◆ **What this task involves**
State how many lines of the data contain the string "instances", treating case as significant. Reply with the number alone.

(Items listed in a dataset)
*-*-*

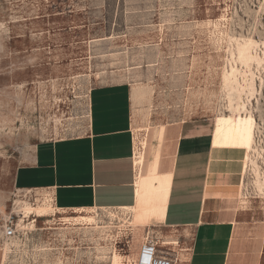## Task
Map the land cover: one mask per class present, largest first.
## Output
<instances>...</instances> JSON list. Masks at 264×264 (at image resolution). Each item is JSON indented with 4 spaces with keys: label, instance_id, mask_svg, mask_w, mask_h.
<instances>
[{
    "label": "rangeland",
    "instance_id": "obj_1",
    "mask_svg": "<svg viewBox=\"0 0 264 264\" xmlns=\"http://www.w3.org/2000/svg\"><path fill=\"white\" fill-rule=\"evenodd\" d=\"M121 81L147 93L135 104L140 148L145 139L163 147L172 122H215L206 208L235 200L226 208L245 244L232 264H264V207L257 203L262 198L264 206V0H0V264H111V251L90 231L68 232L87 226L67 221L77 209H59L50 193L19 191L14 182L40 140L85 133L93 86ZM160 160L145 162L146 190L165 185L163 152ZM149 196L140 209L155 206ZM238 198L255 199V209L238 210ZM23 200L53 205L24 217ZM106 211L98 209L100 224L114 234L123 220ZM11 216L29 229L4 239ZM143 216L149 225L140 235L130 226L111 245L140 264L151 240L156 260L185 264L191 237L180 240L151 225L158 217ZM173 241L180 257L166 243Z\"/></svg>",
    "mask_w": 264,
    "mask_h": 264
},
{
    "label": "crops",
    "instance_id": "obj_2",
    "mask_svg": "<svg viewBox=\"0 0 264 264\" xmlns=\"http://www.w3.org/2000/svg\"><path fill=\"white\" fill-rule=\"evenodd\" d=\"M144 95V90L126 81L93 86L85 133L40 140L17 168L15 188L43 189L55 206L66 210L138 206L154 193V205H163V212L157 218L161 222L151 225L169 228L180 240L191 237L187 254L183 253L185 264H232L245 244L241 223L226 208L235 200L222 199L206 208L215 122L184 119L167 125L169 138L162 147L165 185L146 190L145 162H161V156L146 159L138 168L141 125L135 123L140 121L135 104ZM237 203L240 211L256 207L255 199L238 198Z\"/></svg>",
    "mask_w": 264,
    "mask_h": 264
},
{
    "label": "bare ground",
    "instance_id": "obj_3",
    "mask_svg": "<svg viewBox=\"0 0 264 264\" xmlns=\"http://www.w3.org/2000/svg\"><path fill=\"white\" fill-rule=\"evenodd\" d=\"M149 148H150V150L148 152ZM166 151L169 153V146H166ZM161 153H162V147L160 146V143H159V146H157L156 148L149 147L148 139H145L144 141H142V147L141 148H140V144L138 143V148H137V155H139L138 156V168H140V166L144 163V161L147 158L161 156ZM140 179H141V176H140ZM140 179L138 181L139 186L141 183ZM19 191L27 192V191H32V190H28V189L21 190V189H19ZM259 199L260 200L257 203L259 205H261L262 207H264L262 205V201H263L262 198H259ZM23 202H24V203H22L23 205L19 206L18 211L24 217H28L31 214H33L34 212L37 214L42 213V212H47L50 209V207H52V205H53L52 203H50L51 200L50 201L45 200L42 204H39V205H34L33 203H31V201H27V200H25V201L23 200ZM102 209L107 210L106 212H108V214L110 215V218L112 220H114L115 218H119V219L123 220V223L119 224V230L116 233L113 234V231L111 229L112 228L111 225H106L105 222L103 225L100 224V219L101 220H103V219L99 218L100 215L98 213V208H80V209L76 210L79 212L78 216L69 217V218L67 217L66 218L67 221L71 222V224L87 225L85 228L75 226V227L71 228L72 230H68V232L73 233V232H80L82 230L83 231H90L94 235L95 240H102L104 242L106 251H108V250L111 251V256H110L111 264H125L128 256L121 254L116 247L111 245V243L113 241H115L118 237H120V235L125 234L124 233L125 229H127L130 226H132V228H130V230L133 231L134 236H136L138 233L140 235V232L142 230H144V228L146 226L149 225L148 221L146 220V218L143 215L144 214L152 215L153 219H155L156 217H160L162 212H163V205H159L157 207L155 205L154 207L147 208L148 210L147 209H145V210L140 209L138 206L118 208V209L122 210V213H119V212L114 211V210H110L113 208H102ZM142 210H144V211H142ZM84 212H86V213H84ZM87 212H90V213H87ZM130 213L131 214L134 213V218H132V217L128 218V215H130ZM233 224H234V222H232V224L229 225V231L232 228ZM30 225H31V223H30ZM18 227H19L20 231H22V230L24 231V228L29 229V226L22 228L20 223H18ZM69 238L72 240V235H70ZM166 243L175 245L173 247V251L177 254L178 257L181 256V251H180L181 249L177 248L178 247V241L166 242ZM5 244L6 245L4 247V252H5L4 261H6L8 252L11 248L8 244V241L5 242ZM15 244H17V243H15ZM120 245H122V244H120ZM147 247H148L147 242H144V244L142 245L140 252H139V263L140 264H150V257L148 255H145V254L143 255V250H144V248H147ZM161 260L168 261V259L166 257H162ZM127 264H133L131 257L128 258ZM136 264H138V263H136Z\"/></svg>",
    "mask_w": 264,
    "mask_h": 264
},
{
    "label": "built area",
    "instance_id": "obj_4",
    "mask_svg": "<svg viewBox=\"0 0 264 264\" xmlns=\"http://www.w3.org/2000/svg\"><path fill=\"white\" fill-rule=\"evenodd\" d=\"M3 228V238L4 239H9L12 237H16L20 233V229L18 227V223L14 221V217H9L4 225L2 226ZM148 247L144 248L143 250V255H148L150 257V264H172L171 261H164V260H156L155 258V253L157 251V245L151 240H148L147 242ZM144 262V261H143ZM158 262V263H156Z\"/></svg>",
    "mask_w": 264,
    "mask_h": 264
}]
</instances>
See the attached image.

*-*-*

◆ **Reply**
3